After locating the line that contains "ReleaseWire Mediawire, a" in the data below, set down exactly that line and each one after it through the line that contains "tedcambron (29)", and nothing more.
• • • • •
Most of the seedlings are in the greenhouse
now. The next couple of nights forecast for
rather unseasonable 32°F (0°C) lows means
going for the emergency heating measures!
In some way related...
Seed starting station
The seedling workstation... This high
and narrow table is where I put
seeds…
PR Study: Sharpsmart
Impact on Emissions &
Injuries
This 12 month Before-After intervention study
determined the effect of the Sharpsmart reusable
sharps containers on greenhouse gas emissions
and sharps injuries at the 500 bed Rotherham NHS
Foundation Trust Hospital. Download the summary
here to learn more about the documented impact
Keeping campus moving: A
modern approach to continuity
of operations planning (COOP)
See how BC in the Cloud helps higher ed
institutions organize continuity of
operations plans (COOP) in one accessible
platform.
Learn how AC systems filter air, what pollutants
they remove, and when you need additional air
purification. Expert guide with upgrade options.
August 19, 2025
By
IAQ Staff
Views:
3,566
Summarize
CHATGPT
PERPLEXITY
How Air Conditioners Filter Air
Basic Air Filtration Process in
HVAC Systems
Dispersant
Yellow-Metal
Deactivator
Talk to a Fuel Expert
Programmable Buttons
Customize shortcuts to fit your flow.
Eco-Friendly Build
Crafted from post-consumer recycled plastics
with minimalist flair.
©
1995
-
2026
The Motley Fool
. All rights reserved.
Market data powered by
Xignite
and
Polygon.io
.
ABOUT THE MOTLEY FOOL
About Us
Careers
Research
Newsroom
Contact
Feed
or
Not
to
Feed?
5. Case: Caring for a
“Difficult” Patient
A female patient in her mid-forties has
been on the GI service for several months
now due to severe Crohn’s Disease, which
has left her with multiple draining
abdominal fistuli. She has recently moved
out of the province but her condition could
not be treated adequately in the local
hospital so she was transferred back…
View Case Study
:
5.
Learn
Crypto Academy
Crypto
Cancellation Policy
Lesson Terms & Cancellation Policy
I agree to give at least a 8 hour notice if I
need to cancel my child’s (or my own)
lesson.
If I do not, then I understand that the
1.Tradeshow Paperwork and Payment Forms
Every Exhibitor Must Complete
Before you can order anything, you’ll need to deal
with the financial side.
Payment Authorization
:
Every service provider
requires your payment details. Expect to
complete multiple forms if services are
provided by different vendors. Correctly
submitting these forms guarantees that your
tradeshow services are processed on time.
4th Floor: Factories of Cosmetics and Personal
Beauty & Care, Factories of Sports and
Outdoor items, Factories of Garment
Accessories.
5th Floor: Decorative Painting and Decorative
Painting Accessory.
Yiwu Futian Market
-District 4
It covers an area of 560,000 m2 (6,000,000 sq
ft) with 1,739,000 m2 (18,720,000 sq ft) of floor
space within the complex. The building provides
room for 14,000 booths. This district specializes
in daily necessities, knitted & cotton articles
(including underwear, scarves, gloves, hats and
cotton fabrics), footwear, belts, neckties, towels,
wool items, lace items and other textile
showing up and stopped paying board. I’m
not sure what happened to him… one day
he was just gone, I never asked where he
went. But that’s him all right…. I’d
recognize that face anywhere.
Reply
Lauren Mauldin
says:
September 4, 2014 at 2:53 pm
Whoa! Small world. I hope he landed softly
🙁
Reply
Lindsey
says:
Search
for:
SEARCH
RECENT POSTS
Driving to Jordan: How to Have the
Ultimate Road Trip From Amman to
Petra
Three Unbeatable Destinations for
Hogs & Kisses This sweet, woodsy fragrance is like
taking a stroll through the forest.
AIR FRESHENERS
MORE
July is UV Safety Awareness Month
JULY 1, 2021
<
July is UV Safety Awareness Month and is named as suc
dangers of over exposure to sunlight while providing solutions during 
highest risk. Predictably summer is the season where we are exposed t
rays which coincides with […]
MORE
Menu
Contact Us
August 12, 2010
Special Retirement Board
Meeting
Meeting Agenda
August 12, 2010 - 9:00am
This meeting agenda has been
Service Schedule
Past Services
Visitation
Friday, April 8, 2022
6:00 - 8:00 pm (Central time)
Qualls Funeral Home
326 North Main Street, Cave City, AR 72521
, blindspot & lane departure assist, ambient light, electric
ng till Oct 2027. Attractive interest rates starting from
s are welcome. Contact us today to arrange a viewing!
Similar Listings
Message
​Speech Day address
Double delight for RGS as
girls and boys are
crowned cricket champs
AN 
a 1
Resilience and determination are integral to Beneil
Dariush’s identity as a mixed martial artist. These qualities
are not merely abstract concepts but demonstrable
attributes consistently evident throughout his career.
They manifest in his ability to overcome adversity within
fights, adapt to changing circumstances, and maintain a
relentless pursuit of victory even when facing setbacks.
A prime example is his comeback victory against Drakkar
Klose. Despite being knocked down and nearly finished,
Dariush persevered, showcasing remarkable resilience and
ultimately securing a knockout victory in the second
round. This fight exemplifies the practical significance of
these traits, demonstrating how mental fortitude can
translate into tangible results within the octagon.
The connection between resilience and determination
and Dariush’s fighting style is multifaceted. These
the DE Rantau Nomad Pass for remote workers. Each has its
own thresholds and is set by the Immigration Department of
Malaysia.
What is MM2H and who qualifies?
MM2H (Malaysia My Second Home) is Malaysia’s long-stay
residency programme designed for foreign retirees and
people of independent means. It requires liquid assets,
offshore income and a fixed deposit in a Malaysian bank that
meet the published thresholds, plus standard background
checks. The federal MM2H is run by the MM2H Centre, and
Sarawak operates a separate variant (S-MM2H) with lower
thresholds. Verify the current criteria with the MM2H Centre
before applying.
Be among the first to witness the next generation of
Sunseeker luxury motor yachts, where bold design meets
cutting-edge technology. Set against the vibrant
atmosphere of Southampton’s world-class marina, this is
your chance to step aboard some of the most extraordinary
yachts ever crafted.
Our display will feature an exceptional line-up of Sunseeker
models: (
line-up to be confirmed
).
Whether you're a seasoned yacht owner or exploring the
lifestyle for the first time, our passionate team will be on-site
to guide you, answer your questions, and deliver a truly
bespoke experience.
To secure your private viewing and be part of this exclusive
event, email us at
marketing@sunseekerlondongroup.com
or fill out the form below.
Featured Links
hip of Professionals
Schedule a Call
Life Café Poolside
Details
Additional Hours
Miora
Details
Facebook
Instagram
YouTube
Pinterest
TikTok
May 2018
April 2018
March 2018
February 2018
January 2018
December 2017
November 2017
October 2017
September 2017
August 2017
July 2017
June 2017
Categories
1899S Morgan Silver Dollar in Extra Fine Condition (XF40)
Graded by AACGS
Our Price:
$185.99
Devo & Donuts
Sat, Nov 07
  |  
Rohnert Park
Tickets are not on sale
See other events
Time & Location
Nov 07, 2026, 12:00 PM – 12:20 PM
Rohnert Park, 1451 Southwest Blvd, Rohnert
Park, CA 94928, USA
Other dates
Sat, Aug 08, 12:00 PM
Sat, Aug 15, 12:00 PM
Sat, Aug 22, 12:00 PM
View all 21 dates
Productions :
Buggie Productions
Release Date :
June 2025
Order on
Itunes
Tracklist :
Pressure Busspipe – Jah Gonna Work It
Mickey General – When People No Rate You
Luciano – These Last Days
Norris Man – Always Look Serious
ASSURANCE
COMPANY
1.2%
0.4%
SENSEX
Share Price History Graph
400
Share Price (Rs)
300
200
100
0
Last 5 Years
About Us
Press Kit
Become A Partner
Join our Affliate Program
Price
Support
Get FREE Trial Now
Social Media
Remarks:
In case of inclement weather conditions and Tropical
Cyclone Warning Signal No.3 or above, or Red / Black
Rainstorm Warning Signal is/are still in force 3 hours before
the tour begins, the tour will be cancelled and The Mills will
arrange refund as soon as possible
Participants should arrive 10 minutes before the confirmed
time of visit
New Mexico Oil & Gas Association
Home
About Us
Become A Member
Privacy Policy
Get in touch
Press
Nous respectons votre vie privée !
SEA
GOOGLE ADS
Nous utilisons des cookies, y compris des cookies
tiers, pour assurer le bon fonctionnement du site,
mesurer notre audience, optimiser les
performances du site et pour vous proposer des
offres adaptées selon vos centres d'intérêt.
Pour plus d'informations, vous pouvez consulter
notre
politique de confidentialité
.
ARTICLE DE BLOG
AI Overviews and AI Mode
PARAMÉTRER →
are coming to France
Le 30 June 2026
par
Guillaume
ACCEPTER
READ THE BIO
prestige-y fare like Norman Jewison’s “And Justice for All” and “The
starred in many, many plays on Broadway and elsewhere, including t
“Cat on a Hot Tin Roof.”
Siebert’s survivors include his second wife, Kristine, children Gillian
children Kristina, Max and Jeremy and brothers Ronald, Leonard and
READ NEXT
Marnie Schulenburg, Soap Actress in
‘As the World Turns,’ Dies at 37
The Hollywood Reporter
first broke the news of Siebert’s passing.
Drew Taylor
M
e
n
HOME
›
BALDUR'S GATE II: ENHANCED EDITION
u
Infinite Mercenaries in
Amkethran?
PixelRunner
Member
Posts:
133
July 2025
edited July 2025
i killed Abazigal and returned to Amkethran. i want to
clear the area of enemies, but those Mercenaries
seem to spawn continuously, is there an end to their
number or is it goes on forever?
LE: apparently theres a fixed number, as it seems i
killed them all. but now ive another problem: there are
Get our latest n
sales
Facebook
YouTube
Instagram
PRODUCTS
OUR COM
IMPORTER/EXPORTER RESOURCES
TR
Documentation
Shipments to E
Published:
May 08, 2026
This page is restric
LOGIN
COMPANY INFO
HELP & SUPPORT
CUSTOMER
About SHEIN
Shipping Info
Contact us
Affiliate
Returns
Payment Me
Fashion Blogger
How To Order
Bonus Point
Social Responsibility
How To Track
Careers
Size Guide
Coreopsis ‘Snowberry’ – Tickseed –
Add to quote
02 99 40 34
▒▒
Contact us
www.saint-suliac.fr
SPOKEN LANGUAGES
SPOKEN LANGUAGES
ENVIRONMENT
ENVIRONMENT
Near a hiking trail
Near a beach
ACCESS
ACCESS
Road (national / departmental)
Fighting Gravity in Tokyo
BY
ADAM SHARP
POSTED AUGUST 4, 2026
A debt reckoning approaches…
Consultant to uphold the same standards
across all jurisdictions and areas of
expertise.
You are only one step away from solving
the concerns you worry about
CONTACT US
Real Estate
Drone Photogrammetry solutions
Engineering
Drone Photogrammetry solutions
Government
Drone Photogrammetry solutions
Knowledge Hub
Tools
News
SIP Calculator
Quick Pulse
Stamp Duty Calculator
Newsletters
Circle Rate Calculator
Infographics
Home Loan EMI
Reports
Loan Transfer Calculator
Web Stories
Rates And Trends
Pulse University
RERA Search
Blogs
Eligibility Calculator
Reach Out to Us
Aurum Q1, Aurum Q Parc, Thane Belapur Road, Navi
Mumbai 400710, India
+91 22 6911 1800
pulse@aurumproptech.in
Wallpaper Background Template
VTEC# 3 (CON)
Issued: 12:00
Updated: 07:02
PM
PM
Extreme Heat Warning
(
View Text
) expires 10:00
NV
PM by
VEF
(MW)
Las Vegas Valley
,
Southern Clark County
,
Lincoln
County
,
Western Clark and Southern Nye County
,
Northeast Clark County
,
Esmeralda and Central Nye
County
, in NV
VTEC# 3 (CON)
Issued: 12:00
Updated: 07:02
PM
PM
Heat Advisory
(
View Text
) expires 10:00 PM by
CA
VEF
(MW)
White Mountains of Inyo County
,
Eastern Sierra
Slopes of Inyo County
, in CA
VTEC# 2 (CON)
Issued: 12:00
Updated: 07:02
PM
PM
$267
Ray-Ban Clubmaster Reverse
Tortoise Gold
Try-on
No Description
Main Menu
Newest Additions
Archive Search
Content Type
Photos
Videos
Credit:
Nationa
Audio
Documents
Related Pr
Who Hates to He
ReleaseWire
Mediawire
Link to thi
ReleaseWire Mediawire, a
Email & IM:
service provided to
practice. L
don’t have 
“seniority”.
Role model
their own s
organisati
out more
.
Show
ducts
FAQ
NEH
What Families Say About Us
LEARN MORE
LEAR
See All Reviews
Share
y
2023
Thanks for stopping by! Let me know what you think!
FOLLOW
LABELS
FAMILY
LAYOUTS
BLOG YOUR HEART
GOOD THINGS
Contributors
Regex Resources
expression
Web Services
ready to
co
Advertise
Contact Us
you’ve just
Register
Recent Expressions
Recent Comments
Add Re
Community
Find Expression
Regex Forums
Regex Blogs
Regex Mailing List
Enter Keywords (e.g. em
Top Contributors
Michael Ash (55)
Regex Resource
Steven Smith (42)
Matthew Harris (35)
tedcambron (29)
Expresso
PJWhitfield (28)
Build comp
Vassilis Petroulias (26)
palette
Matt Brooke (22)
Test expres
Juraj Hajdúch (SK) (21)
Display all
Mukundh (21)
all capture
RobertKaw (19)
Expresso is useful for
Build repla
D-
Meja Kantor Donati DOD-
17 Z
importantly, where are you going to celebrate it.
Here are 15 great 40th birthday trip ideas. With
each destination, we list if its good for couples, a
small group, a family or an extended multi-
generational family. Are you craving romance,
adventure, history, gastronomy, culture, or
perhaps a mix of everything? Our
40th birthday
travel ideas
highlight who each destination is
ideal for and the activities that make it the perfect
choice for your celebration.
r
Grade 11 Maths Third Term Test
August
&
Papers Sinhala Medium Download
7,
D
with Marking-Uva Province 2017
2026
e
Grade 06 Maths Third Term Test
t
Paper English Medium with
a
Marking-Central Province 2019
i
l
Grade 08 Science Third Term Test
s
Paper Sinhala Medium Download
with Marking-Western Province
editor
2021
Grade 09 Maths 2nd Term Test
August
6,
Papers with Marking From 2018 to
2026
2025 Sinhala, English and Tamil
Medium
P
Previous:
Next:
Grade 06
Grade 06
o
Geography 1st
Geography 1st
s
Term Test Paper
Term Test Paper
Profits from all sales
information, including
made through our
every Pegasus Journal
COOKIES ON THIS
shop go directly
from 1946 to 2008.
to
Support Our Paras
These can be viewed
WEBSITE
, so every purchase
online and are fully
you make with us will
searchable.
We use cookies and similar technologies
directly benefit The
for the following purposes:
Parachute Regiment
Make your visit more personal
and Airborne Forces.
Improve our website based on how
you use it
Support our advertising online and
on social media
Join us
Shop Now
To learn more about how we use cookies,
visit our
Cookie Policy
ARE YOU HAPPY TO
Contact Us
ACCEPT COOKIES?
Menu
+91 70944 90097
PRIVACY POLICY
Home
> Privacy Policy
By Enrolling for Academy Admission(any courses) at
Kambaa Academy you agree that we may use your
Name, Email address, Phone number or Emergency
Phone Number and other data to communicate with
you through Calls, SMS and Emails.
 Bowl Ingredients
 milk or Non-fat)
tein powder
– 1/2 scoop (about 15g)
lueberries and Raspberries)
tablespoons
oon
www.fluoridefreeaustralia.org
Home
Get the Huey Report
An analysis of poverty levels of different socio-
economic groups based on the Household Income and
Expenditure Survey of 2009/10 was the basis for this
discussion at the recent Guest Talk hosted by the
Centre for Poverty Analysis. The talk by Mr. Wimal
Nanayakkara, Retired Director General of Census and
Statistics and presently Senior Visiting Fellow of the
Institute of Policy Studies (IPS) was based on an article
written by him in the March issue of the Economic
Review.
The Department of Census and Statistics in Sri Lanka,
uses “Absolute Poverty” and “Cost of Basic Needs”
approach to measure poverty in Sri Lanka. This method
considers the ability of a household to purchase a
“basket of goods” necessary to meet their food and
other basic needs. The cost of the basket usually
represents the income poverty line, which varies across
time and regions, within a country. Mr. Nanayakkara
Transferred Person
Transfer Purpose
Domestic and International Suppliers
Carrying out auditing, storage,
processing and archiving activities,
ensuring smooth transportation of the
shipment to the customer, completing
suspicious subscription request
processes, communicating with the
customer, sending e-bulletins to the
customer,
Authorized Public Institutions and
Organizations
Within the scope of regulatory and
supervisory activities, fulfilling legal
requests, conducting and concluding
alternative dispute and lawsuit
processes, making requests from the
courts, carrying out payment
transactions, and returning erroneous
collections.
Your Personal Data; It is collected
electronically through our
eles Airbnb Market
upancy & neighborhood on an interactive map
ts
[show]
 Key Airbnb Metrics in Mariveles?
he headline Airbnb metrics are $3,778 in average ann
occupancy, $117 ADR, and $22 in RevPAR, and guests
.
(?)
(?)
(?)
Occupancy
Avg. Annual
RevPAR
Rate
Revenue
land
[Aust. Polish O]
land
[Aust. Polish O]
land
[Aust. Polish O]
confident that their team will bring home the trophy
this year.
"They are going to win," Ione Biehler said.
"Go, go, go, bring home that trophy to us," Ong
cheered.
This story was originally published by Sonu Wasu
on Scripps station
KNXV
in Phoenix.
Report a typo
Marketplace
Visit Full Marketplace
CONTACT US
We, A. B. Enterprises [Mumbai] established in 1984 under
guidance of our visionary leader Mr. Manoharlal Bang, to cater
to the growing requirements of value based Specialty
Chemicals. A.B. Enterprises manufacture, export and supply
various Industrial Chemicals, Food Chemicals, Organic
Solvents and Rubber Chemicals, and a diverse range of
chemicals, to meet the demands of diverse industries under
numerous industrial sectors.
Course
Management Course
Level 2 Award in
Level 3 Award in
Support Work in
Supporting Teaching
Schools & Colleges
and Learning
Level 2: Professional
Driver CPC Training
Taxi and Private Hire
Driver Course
• • • • •
> [ANSWER TO THIS EXERCISE]
ReleaseWire Mediawire, a
Email & IM:
service provided to
practice. L
don’t have 
“seniority”.
Role model
their own s
organisati
out more
.
Show
ducts
FAQ
NEH
What Families Say About Us
LEARN MORE
LEAR
See All Reviews
Share
y
2023
Thanks for stopping by! Let me know what you think!
FOLLOW
LABELS
FAMILY
LAYOUTS
BLOG YOUR HEART
GOOD THINGS
Contributors
Regex Resources
expression
Web Services
ready to
co
Advertise
Contact Us
you’ve just
Register
Recent Expressions
Recent Comments
Add Re
Community
Find Expression
Regex Forums
Regex Blogs
Regex Mailing List
Enter Keywords (e.g. em
Top Contributors
Michael Ash (55)
Regex Resource
Steven Smith (42)
Matthew Harris (35)
tedcambron (29)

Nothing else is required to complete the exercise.